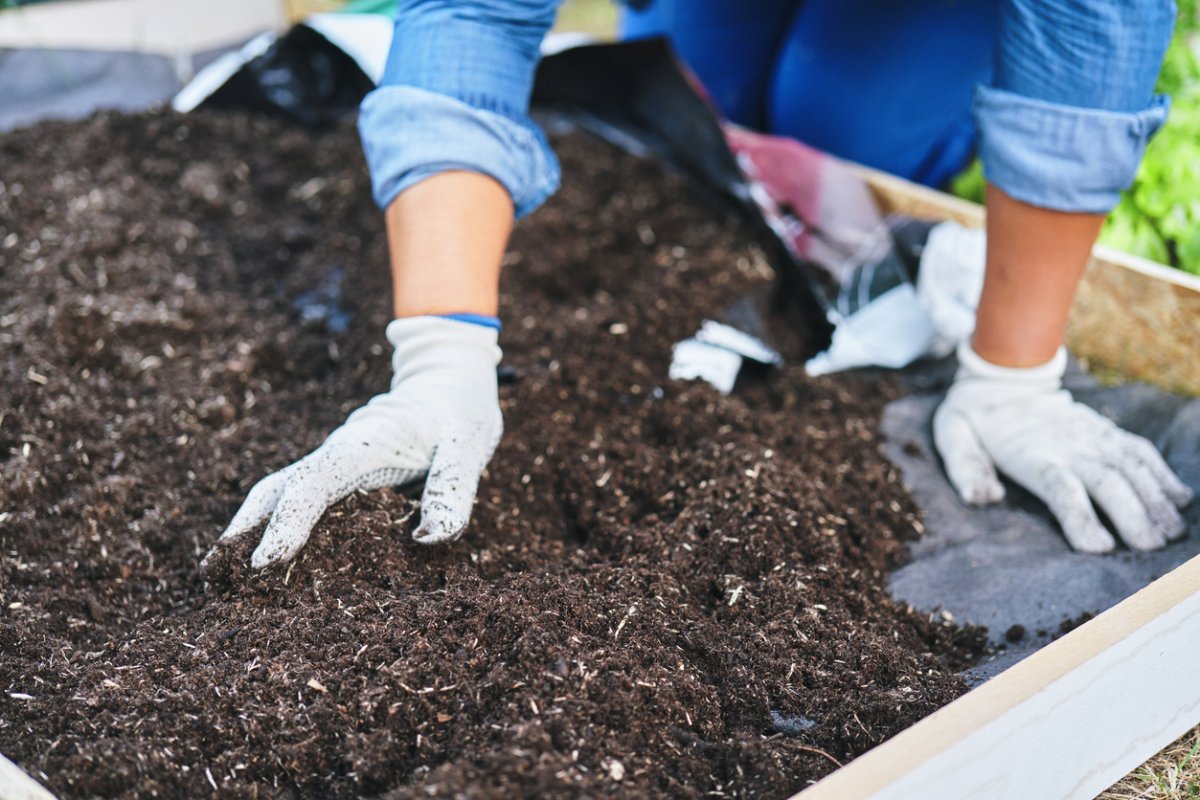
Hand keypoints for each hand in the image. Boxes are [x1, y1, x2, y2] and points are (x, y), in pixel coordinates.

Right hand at [206, 317, 502, 568]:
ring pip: (279, 493)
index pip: (314, 485)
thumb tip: (426, 541)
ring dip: (248, 528)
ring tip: (222, 574)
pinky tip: (264, 558)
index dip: (286, 524)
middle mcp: (338, 454)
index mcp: (363, 446)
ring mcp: (335, 463)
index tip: (264, 563)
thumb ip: (452, 489)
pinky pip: (298, 499)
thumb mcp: (469, 446)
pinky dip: (272, 524)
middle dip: (244, 529)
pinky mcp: (340, 474)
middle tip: (215, 576)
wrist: (450, 380)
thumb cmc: (460, 413)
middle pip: (277, 489)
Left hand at [933, 341, 1192, 552]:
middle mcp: (1067, 444)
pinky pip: (1140, 450)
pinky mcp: (1105, 430)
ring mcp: (1091, 435)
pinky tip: (1179, 499)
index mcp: (1030, 454)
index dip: (1081, 518)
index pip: (1061, 488)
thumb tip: (983, 498)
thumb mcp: (951, 435)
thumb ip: (963, 467)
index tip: (1099, 548)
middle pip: (1107, 480)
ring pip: (1132, 466)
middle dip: (1132, 515)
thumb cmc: (973, 420)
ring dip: (1155, 500)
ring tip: (1172, 532)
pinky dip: (1162, 473)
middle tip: (1150, 548)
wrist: (1001, 377)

========

* **Assigned task**:
Retype only the lines running from the line with "thumb mcp: (951, 435)" to the end of the listing, including both of those lines.

* **Answer to the exercise**:
thumb mcp: (951, 435)
thumb ip: (963, 467)
index tip: (1099, 548)
middle pip: (1107, 480)
ring pip: (1132, 466)
middle dip: (1132, 515)
thumb cmc: (973, 420)
ring dip: (1155, 500)
ring tip: (1172, 532)
pinky dip: (1162, 473)
middle tip: (1150, 548)
wrist: (1001, 377)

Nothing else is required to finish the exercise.